First, I apologize, I meant to right that the polynomial being modded out of Q[x] is x^2 - 3, not x^3 - 3.

So that being said, I understand that f(x)^2 - 3 = 0 implies that f(x) = sqrt(3).

But then how would one generalize this?

Well, f(q)=q for $$q\in \mathbb{Q}$$ and $$f(x)=\sqrt{3}$$.

So $$f(a+bx)=a+b\sqrt{3}$$ and $$f(a+bx+cx^2)=a+b\sqrt{3}+c\sqrt{3}^2=a+3c+b\sqrt{3}$$. Now try to generalize what I'm doing here...

I understand what you're doing there.

Two more things:

How do I prove that this a homomorphism?

Also, wouldn't 0 also be in the kernel? Is this allowed for the First Isomorphism Theorem?

Hmm, showing that this is a homomorphism is indeed not so easy.

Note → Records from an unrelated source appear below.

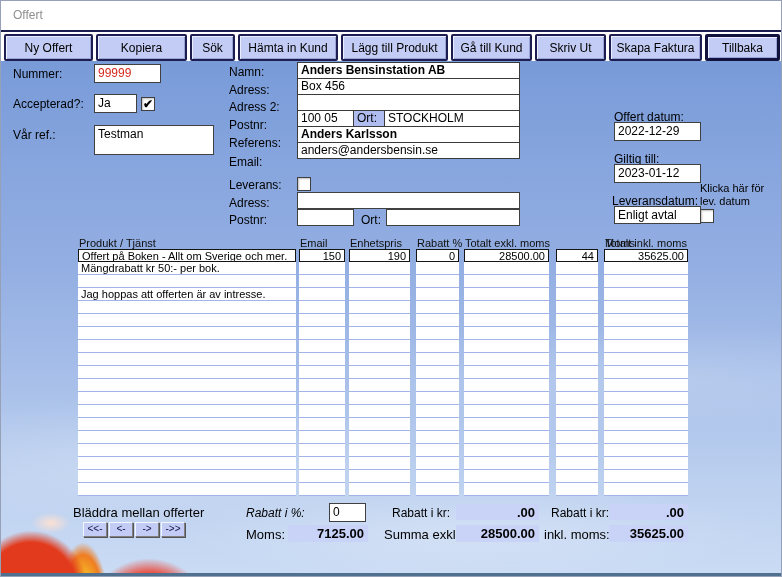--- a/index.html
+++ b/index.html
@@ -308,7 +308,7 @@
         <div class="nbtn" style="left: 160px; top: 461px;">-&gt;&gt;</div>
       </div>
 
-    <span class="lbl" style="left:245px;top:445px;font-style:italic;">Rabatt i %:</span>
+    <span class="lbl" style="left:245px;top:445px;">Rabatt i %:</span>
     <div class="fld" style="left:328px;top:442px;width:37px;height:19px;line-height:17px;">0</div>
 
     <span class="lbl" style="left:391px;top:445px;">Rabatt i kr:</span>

First take a general polymial and calculate

$$f\left(\sum_{k=0}^n{a_kx^k}\right)$$

This will help you. Then with this information, you only need to calculate

$$f\left(\sum_{k=0}^n{a_kx^k}+\sum_{k=0}^n{b_kx^k}\right)$$

and

$$f\left(\sum_{k=0}^n{a_kx^k}\sum_{k=0}^n{b_kx^k}\right)$$.

As for the other question. Of course 0 is going to be in our kernel, and this is not a problem. The first isomorphism theorem requires us that the kernel equals $$(x^2-3)$$, that is: the ideal generated by $$x^2-3$$. And 0 is in this ideal...

To show that "evaluation at $$\sqrt{3}$$" is a homomorphism, it's actually a little easier to prove a general theorem that "evaluation maps are homomorphisms":

If $$A \subset B$$ are rings and $$\xi \in B$$, then the "evaluation at $$\xi$$" map $$\mathrm{ev}_\xi: A[X] \to B$$ given by extending the inclusion map $$A \hookrightarrow B$$ by sending $$X \mapsto \xi$$ is a homomorphism.

(You can generalize this a little further by letting $$A$$ be embedded in $$B$$ via a homomorphism $$\varphi: A \to B$$ rather than directly a subring of $$B$$; then the evaluation map extends $$\varphi$$ by sending $$X \mapsto \xi$$, rather than extending the inclusion map.)